One major mechanism of the RBC storage lesion is the accumulation of oxidative stress (1). Oxidative stress in trauma patients has been correlated with severity of injury, adverse effects, and increased morbidity and mortality (4–6). Oxidative stress can be measured as the oxidation-reduction potential (ORP) of plasma, a single measurement indicating the balance of total reductive and oxidative species in a system (5, 6). Contributions to this oxidative stress from any source, including RBC transfusion, could be detrimental to critically ill patients. No standard and reproducible method for measuring oxidative stress clinically or in research currently exists.
A novel platform, the RedoxSys Analyzer (Aytu Biosciences, Englewood, Colo), was used to test the effects of storage on total ORP in aged RBCs. Aliquoted samples of leukocyte-reduced RBC units were collected from our institution's blood bank, at approximately 7 days (“young”) and 42 days (“old”) of storage. Samples were centrifuged at 1,000 g for 10 min at 4°C to separate RBCs from the supernatant. Supernatant ORP (mV) was measured on the RedoxSys Analyzer by applying 30 μL to the electrode sensor. Statistical analysis was performed using unpaired Student t tests for difference in means; normality was confirmed by D’Agostino–Pearson omnibus test for the use of parametric statistical analysis (Graphpad Prism, Graphpad Software, La Jolla, Calif).
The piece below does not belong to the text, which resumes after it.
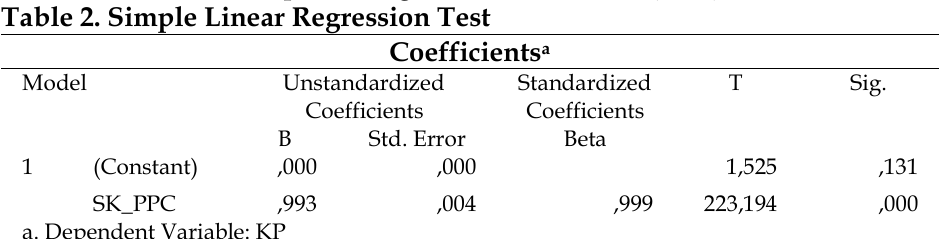
Table 2. Simple Linear Regression Test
Samples were stored for a mean of 9.7 ± 0.6 days for young samples (n = 11) and 40.6 ± 0.4 days for old samples (n = 13). Mean ORP differed between young and old samples by 12.58 mV (P = 0.016, 95% CI [2.625–22.54]) (Fig. 1). Old RBC units had significantly increased ORP values over young RBC units. Thus, RBCs accumulate ORP during storage, which may contribute to the RBC storage lesion and poor clinical outcome of patients. This is consistent with reports of ORP measurements in aged samples from previous studies (5).
Further exploration of this platform's utility for measuring ORP in blood banked products is necessary. Studies should be performed to determine whether RBCs consistently increase their ORP as they age, or whether certain units increase ORP drastically over time with others remaining relatively the same. Future clinical trials could test whether increased ORP in transfused blood products will correlate with increased oxidative stress in patients.
Samples stored for longer times have an increased amount of oxidative stress in their supernatant, detectable by the RedoxSys platform. These results are consistent with using ORP as a point-of-care measurement of oxidative stress in stored RBCs, which may guide treatment options in the future.